(Exercise text Opens)

American mathematician

Walter Francis Willcox (March 22, 1861 – October 30, 1964) was an American statistician. He was professor of economics at Cornell University. He founded the statistical research office in the U.S. Census Bureau.

== Early life and education ==
He was born in Reading, Massachusetts, to William Henry Willcox, a congregational minister, and Anne Holmes Goodenow. He was graduated from Phillips Academy, Andover, in 1880, from Amherst College in 1884 with an A.B., and in 1888 received an A.M. degree from Amherst. He received an LL.B degree (1887) and a Ph.D. (1891) from Columbia University. In 1906 he received an honorary LL.D. degree from Amherst.

==Life==
Willcox was a Cornell University faculty member from 1891 to 1931. He was initially an instructor in philosophy but became a professor of economics at Cornell. He held the presidency of the American Statistical Association from 1911 to 1912 and of the American Economic Association in 1915.

(Exercise text Closes)
(Record set Opens)

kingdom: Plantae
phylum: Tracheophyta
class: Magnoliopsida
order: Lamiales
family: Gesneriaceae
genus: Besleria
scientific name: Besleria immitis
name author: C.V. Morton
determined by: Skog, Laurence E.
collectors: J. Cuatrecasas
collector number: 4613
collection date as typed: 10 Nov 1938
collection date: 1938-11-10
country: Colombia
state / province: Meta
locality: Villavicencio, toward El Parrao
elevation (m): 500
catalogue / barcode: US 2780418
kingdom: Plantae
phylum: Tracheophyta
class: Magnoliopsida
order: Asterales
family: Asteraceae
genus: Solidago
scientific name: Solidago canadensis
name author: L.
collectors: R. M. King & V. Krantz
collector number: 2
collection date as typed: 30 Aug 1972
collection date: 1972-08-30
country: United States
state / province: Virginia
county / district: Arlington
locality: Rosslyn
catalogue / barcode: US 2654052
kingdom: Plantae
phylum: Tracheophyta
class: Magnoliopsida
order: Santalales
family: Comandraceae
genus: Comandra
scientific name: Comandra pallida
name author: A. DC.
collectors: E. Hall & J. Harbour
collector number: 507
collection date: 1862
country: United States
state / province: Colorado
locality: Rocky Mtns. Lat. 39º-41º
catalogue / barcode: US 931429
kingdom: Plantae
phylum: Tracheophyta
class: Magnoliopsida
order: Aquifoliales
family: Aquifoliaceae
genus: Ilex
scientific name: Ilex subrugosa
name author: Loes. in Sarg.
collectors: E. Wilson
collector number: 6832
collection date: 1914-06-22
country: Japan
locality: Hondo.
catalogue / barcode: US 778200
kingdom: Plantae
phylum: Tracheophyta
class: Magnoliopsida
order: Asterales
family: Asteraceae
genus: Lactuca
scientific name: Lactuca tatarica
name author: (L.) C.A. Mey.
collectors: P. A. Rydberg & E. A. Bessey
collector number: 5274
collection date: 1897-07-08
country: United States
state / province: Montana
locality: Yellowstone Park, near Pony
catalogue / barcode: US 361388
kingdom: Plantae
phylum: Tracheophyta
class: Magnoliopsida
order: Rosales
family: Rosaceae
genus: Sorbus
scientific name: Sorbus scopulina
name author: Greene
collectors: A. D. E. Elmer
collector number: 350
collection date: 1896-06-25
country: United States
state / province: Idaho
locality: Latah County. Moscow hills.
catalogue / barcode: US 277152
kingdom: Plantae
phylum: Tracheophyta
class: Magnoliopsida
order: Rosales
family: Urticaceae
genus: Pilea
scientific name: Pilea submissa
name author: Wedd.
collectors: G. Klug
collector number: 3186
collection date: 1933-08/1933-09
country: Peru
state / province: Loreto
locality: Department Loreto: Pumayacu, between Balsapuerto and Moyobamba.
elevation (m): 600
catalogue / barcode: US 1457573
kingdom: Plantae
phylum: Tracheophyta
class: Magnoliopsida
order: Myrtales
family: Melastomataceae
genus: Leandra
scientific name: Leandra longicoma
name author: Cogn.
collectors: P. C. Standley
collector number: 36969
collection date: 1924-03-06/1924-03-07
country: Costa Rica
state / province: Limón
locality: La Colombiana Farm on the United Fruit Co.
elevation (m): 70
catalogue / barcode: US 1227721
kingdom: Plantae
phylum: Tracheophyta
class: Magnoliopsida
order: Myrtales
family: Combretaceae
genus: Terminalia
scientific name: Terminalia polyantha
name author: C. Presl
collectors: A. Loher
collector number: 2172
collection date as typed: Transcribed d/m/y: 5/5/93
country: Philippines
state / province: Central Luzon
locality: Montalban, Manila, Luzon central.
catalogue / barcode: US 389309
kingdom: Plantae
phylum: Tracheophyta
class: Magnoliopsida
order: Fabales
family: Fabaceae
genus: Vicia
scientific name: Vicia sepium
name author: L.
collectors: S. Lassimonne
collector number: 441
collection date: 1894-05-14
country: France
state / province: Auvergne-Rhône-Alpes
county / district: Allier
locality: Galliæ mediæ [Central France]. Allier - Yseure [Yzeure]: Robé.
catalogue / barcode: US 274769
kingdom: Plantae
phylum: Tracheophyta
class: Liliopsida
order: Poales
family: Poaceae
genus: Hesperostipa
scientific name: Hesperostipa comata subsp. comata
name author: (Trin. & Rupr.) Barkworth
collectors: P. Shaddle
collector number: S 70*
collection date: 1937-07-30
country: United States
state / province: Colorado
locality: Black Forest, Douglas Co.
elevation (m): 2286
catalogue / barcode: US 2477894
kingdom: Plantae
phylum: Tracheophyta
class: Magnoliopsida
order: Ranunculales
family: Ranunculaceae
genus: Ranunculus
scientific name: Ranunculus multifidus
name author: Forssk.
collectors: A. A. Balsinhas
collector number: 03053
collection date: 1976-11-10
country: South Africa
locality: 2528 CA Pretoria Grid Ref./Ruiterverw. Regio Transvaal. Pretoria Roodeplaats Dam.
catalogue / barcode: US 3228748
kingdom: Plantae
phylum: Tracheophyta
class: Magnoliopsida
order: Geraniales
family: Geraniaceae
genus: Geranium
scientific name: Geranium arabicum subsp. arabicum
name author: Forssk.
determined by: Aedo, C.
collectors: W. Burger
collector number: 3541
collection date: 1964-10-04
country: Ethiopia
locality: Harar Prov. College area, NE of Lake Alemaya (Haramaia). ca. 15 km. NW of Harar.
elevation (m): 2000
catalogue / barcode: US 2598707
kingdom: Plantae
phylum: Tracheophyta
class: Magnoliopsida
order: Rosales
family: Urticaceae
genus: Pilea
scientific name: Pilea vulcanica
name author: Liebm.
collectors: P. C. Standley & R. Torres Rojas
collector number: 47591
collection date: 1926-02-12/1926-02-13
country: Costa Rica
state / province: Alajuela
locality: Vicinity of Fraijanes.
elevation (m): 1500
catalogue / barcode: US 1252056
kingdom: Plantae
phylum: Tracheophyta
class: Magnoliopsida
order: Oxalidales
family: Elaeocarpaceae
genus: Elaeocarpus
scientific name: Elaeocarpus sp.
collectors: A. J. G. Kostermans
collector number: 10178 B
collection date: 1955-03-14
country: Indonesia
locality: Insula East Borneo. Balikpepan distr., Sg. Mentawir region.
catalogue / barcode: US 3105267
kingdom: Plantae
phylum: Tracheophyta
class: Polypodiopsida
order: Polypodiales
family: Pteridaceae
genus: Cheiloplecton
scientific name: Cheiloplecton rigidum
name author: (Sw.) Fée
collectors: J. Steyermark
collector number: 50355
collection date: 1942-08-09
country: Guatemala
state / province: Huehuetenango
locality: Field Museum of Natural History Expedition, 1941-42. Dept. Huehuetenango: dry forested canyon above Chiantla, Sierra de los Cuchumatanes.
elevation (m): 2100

(Record set Closes)

Directions
**a)** From the Willcox biography, copy the passage starting at "Walter Francis Willcox" and ending at "U.S. Census Bureau.".
**b)** Answer these questions using the Willcox biography:
(i) In what year did Willcox graduate from Phillips Academy, Andover?
(ii) Which university gave him his Ph.D.?
(iii) In what year was he president of the American Economic Association?

Numbered answers
**a)**
Walter Francis Willcox (March 22, 1861 – October 30, 1964) was an American statistician. He was professor of economics at Cornell University. He founded the statistical research office in the U.S. Census Bureau.

**b)**
(i) 1880
(ii) Columbia University
(iii) 1915